I did that for a full week, no problem, and so I made my second habit: practice poi before playing videogames. I love videogames, but they can be a real time-sink. Hours can pass by in a blur, and the next thing you know you’ve wasted your entire day. I don’t want to give up gaming, but I also want to do more with my life than just hold a controller. Playing a game all day often makes me feel guilty.
Hence, I would do something before I start playing. That way, even if I get wrapped up and play for four hours, I know I did something productive as well. I chose poi, my current object manipulation prop of choice. It’s basically a ball on a string, and you spin it, and it’s amazing. It can be a game, a test of skill, moving meditation or all these things at once and so much more.
I’m not very good at it yet, but daily practice should help. Even just five minutes here or there a few time throughout the day can have a big impact. I can do it just about anywhere, though with how cold it is I need to be inside right now. Anyway, I have to spend at least a few minutes practicing before I play a game, and it is working beautifully.

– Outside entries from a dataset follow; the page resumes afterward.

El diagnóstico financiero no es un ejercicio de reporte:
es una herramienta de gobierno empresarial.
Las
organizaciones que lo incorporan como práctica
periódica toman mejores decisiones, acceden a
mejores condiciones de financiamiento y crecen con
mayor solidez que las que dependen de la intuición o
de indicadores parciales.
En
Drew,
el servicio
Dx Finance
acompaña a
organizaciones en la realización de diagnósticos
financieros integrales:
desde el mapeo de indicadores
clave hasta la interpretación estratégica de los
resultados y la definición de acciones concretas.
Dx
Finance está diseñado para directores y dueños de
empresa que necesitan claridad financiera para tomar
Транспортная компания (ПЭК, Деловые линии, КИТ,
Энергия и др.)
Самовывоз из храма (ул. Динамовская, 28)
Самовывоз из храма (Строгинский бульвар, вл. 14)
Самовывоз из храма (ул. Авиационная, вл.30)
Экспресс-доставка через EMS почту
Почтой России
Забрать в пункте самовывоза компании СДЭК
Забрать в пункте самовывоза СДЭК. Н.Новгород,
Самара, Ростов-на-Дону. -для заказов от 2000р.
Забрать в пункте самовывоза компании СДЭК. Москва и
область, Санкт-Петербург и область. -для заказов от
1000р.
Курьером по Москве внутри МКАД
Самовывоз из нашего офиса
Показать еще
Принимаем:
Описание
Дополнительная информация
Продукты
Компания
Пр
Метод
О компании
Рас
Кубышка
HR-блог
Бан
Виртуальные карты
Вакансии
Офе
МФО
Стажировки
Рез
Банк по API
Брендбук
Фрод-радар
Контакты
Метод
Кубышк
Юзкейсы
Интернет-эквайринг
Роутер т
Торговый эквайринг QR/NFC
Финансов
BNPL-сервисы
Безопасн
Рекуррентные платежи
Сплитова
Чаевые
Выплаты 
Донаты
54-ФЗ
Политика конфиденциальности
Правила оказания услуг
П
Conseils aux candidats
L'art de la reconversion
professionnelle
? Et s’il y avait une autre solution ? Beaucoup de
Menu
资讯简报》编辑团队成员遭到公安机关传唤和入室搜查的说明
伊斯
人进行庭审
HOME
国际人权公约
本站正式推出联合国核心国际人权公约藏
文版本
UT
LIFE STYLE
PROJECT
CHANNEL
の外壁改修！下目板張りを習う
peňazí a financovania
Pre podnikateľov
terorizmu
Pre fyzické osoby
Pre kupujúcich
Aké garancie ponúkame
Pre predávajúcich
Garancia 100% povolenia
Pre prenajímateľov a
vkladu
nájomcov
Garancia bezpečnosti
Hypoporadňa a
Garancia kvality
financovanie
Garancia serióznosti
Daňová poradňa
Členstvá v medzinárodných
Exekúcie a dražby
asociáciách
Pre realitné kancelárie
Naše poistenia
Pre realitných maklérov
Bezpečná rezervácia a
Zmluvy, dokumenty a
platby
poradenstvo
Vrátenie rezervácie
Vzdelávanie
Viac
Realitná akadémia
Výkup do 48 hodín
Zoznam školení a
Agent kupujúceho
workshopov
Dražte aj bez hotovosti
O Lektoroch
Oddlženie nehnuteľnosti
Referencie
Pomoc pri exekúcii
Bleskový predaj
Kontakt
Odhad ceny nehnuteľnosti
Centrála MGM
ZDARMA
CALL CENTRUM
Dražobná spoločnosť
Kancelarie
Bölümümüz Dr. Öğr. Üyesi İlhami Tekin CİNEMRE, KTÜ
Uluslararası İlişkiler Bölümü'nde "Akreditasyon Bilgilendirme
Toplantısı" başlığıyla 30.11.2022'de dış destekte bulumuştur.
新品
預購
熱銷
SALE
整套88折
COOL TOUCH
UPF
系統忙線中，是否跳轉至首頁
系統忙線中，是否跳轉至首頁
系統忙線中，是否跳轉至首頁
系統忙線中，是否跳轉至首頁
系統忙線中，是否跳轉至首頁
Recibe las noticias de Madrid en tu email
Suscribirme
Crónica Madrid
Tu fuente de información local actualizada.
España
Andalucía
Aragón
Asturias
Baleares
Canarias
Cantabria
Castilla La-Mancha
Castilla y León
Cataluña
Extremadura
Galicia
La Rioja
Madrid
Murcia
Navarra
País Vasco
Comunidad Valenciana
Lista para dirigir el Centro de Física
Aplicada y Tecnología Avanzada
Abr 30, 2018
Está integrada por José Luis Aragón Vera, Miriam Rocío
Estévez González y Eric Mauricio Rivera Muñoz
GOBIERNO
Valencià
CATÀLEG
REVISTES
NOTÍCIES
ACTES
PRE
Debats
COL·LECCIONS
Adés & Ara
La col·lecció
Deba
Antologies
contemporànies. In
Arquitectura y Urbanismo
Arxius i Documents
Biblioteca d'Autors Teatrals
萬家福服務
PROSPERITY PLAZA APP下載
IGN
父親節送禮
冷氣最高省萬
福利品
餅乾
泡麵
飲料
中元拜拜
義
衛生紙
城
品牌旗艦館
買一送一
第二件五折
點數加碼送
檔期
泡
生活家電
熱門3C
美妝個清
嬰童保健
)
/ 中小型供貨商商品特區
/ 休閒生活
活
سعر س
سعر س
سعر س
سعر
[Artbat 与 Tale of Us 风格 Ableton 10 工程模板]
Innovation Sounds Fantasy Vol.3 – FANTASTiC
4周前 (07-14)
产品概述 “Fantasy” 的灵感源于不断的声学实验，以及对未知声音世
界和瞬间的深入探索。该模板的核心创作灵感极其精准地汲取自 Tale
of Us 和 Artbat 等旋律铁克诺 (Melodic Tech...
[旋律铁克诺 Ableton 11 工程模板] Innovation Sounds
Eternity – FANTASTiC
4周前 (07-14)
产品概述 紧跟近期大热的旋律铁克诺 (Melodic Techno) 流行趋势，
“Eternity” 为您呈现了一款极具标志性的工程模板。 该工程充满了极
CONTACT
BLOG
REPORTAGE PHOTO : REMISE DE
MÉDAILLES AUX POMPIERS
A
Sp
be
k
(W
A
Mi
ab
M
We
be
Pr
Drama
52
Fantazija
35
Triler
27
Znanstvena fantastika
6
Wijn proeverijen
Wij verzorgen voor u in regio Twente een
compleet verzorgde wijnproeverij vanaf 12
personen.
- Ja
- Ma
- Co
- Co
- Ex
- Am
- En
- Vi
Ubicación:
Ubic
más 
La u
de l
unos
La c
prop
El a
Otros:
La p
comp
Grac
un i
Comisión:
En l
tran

More than once, I have started a practice session and then got completely lost in in. On Monday I started, not thinking much of it, and I spent over an hour playing around. I simply had a blast, and that hour that would have been for videogames was instead spent on skill development. That’s the best case scenario right there. I didn’t give up gaming, but I chose to do something else, something more productive.
The nice thing about these habits, so far, has been how they direct my morning. I make my bed first thing, and I try to practice poi in the morning as well. If I poi in the morning, I know I can play videogames at any time later in the day. If I don’t poi, then I have to poi before I play, and that might feel like a drag after a long day at work. By getting the habit out of the way early, I free up the rest of my time, and I feel good knowing I’ve done everything I need to before noon.
That brings us to the third week, where I tried to start a chess habit. I love chess and want to study it more, but it didn’t work. Part of it was a crazy week work-wise, but I also felt somewhat drained; I had less energy than usual. I couldn’t add in this habit, or do it effectively, so I put it off. I just focused on the first two habits, making sure they were rock solid.
This week, I felt better and successfully added the chess habit. I’m studying GM Smirnov’s courses, and so I do one task or exercise each day. My current approach isn’t ideal, as I don’t have the before-after approach of the other habits. That is, I make my bed before using my computer, and I poi before playing games. Currently, I just study chess whenever. That seems a weakness, but I’m not sure what else to do.
More to the point, my current chess study isn’t ideal either. It’s currently just 10-15min or so, where I would like at least 30min, and an hour would be ideal. That’s a lot harder to program, and I would need to actively schedule that into my day to make time. I’m thinking I’ll slowly build this up, so my next habit can be studying longer, or making two 15min sessions and then combining them. Slow and steady should win the race eventually.
I have lots of ideas for future habits as well. I can add small habits for reading more, blogging more, doing laundry, cleaning up, shaving, meditating and so much more. Adding in little things that, individually, don’t make much of a difference, but taken as a whole would greatly improve my efficiency each day. The possibilities appear endless, and I’m pretty darn excited about where it might lead. That said, take it one week, one habit at a time. Build that foundation first, and all the rest will follow.